吉田氏は冒頭に、オーストラリアの米産業の概略や、マーケティングボード、Vestingの仕組みについて、現地ヒアリングの様子も含めながら説明し、輸出についてはサンライス社がボード唯一の代理業者であり、同社がオーストラリア産の米の輸出と国内流通で圧倒的なシェアであることなどを整理して報告し、同社の歴史的な経緯や特徴について指摘されました。

講演の内容は、米マーケティングボードの目的や機能に始まり、米の買い取りシステムなどサンライス社を中心としたオーストラリア産の米をめぐる事情について、順を追って説明が行われました。また、日本国内でオーストラリア産の米の輸入量が近年増加傾向であることや、日本向け品種の種子をサンライス社が管理しているなどについても解説され、2018年12月30日に発効したTPP11のもと、いかにオーストラリア産の米が日本に影響を与えるかについても、日本国内の流通、また日本の輸出米の競争力に関して言及されました。また、輸出先国のマーケティングに注力してきたオーストラリアと比較して日本ではこうした努力が少なかったとして、〝日本の農産物は高品質・美味だから輸出できる〟という誤謬を指摘し、日本の米の輸出推進に向けた課題について指摘されました。

続いて登壇した新海氏は、オーストラリア全体の米生産の動向や、マランビジー灌漑地区における現地調査の結果について、典型的な農場における価格、収量、粗利益や、輪作タイプごとの経営分析の結果を説明され、いろいろな作物の中でも群を抜いて米が儲かる作物であることなどを指摘されました。

さらに、灌漑地域における農家経営のポイントとして、平均所得や作付け割合、輪作タイプごとの水の使用率なども踏まえながら、対象地域の農業経営の特徴について分析結果を示されました。

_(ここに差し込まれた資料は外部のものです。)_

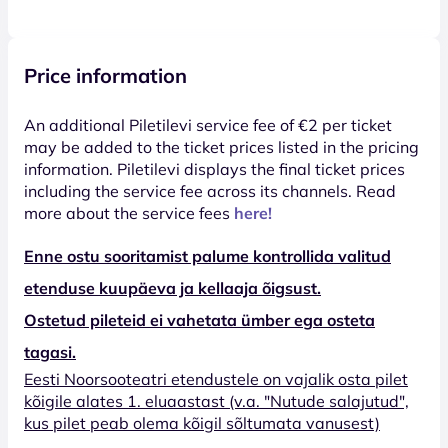
Price information
An additional Piletilevi service fee of €2 per ticket
may be added to the ticket prices listed in the pricing
information. Piletilevi displays the final ticket prices
including the service fee across its channels. Read
more about the service fees
here!
Enne ostu sooritamist palume kontrollida valitud
etenduse kuupäeva ja kellaaja õigsust.
Ostetud pileteid ei vahetata ümber ega osteta
tagasi.
Eesti Noorsooteatri etendustele on vajalik osta pilet
kõigile alates 1. eluaastast (v.a. "Nutude salajutud",
kus pilet peab olema kõigil sõltumata vanusest)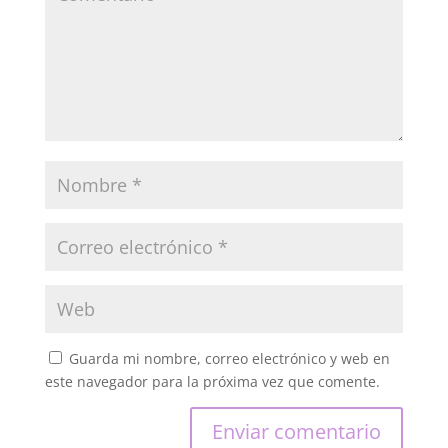
Guarda mi nombre, correo electrónico y web en
este navegador para la próxima vez que comente.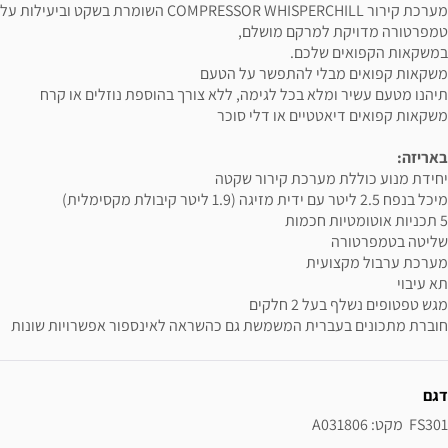
מערכת קירור COMPRESSOR WHISPERCHILL השומרת בשקט וביעילות על
טמפרטורה מדויקת למרקם מושלם,
במשקאות הקפואים שלכם.
משקאות קפואים מבלי להתפשר על הטעם
תיהנו מטעם עשיר ומלא בכל לגימה, ללא צורך בהוספת נוזלים או קרח
משקאות קפואים דיאטטיים או דלי סוכר
באריזה:
יחידת מנוע כוללת מערכת קירור שקטה
מיכל בנפח 2.5 ליטר עם ידית מזיגה (1.9 ליטר קיבולת מקסימלית)
5 תכניות אוטומטיות חכמות
שליטה בטמפרטורה
מערכת ערבול מקצועית
תא עיבוי
מגש טפטופים נשלף בעל 2 חלקים
חוברת מתכונים בעברית המשמשת גם כהשראה לאינספור אפשרויות שונות
ידע נוסף
דגם
FS301  מקט: A031806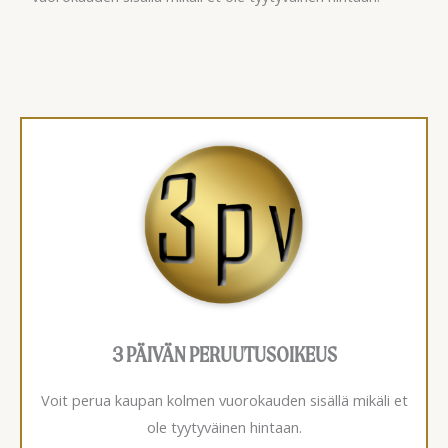
3 PÄIVÄN PERUUTUSOIKEUS
Voit perua kaupan kolmen vuorokauden sisällä mikäli et
ole tyytyväinen hintaan.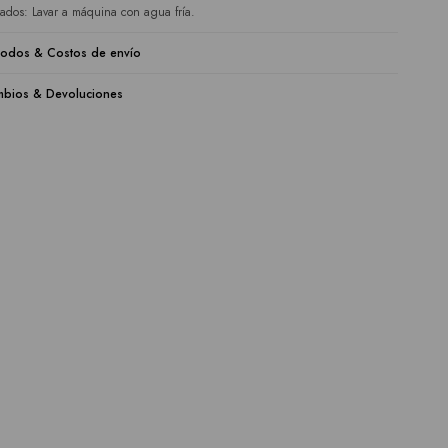
ados: Lavar a máquina con agua fría.
odos & Costos de envío
bios & Devoluciones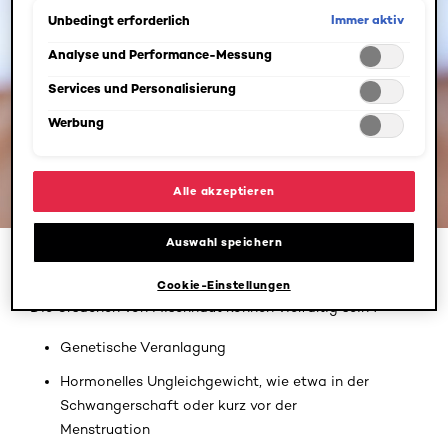
ebenfalls möglich und speicherbar ("Auswahl speichern"). Die
Immer aktiv
Unbedingt erforderlich
Auswahl kann jederzeit unter dem Link "Cookie-Einstellungen"
angepasst werden. Für weitere Informationen s. unsere
Analyse und Performance-Messung
Datenschutzinformationen.
Services und Personalisierung
Werbung
Alle akzeptieren
Auswahl speichern
Ursachen für Mischhaut
Cookie-Einstellungen
Die Ursachen von Mischhaut können vielfältig sein²:
Genetische Veranlagung
Hormonelles Ungleichgewicht, wie etwa in der
Schwangerschaft oder kurz vor der
Menstruation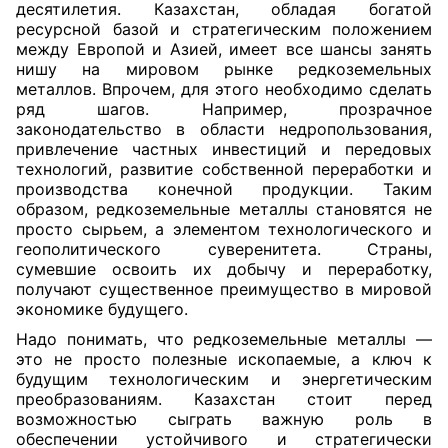
десятилетия. Казахстан, обладая богатой
ресурсной базой и стратегическим положением
между Европой и Азией, имеет все шансы занять
нишу на мировом рынке редкоземельных
металлов. Впрочем, для этого необходимо сделать
ряд шагов. Например, прозрачное
законодательство в области недропользования,
привлечение частных инвестиций и передовых
технологий, развитие собственной переработки и
производства конечной продукции. Таким
образом, редкоземельные металлы становятся не
просто сырьем, а элементом технологического и
геополитического суверенитета. Страны,
сумевшие освоить их добычу и переработку,
получают существенное преимущество в мировой
экономике будущего.
Надо понимать, что редкоземельные металлы —
это не просто полезные ископаемые, а ключ к
будущим технологическим и энергетическим
преобразованиям. Казахстан стоит перед
возможностью сыграть важную роль в
обеспечении устойчивого и стратегически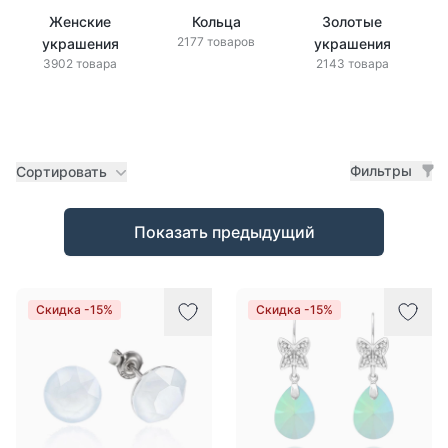
Женские
Кольца
Золотые
2177 товаров
украшения
украшения
3902 товара
2143 товара
Фильтры
Сортировать
Товары
Показать предыдущий
Скидка -15%
Скидка -15%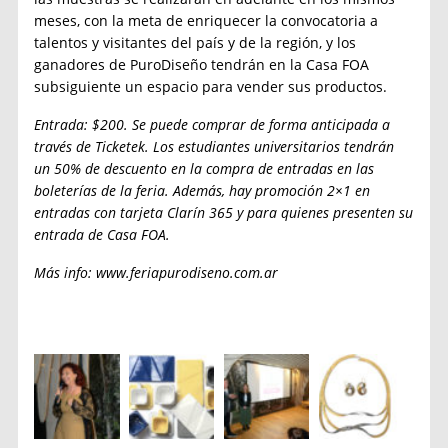
meses, con la meta de enriquecer la convocatoria a
talentos y visitantes del país y de la región, y los
ganadores de PuroDiseño tendrán en la Casa FOA
subsiguiente un espacio para vender sus productos.
Entrada: $200. Se puede comprar de forma anticipada a
través de Ticketek
.
Los estudiantes universitarios tendrán
un 50% de descuento en la compra de entradas en las
boleterías de la feria. Además, hay promoción 2×1 en
entradas con tarjeta Clarín 365 y para quienes presenten su
entrada de Casa FOA.
Más info: www.feriapurodiseno.com.ar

このほか、現地調査での様子や、より詳細な個別経営の状況について、経営規模240haの有機米生産農家などの事例について、生産・販売の実態についてご紹介いただきました。現調査の様子を豊富な写真で紹介されながら、講演を結ばれました。

講演の終了後は、フロアとの質疑応答が行われ、オーストラリアの米政策の仕組みに関する質問や、日本産のコメとの競合の可能性、質疑の応答や、情報提供が行われました。

一般財団法人農政調査委員会では、引き続き、刊行物や講演会を通じて、食料・農業・農村に関する国内・国外の有益な情報を、積極的に発信してまいります。今後ともよろしくお願い申し上げます。